Boeing and Airbus Still at Loggerheads over WTO Rulings

 - September 24, 2010, 9:59 AM
The World Trade Organization’s interim report on Airbus’s allegations of unfair subsidies given by the U.S. government to Boeing covers programs including the new 787 Dreamliner, but the WTO won’t make the ruling public for several more months. (Mark Wagner)

Lawyers and lobbyists on both sides of the Atlantic have launched into a fresh wave of hostilities following the World Trade Organization’s September 15 interim ruling on Airbus complaints about alleged unfair state subsidies Boeing received for programs including the new 787 Dreamliner. The content of the ruling will remain officially secret until the WTO publishes a final report several months from now, but that hasn’t stopped the protagonists from arguing over decisions that haven’t yet entered public domain, making it hard for outsiders to form their own judgments.

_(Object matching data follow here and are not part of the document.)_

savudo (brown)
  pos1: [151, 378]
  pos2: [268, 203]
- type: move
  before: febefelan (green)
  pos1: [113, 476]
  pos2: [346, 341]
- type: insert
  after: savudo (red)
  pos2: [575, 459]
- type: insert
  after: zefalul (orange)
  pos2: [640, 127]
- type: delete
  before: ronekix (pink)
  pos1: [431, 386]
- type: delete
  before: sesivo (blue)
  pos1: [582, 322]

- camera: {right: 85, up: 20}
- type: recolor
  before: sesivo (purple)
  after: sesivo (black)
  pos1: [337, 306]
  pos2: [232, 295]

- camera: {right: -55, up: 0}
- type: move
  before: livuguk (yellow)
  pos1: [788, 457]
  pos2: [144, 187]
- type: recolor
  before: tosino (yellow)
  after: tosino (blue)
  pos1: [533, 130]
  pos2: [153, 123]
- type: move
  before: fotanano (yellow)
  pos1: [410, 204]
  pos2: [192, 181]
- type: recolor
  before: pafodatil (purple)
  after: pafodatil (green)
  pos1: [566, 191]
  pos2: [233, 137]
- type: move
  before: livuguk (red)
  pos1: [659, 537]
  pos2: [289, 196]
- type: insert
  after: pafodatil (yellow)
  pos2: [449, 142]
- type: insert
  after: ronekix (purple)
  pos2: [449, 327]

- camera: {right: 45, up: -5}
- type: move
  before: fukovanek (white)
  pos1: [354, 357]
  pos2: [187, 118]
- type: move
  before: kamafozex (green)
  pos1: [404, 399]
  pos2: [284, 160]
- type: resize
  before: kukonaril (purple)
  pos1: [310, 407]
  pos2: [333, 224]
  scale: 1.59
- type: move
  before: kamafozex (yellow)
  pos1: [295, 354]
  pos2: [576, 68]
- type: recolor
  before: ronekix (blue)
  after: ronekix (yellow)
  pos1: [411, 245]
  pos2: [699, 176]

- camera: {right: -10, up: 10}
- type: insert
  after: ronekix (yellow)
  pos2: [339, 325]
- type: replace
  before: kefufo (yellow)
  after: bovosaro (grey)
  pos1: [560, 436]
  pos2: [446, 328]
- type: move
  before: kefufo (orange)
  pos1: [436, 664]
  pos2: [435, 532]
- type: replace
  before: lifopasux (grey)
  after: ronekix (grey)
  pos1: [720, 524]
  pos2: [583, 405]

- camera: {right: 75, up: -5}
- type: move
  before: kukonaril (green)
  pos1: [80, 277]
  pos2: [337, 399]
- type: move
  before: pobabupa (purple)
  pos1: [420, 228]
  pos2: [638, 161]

Airbus, still smarting from a WTO subsidy ruling last June that found against it on several–but not all–counts, has claimed victory in its counter-offensive against Boeing. Reports in the financial press have claimed that the WTO has accepted complaints covering up to $23 billion of $24 billion in alleged subsidies that the European Union argued Boeing received by various arms of the U.S. government, including NASA and the Pentagon. But U.S. government officials quickly dismissed the claims as inaccurate. Boeing itself didn’t even wait until the WTO formally issued its interim ruling, opting to get its retaliation in first. Essentially, Boeing argued that whatever the WTO says the U.S. side has done is nothing like as bad, or on the same scale, as what the Europeans have done in terms of distorting the market with launch aid for programs such as the A380.

Meanwhile, Airbus is appealing the June 2010 ruling against it and so is Boeing, which is disputing some of the WTO’s findings in Airbus’s favor. When the WTO finally publishes its final report on Airbus’s complaints against Boeing, probably some time early next year, it seems highly likely that a fresh wave of spin and legal appeals will be unleashed. Maybe senior Airbus spokesman Rainer Ohler had that in mind when he called for the two sides to abandon the legal battle and start renegotiating forward-looking agreements on government aid for aerospace.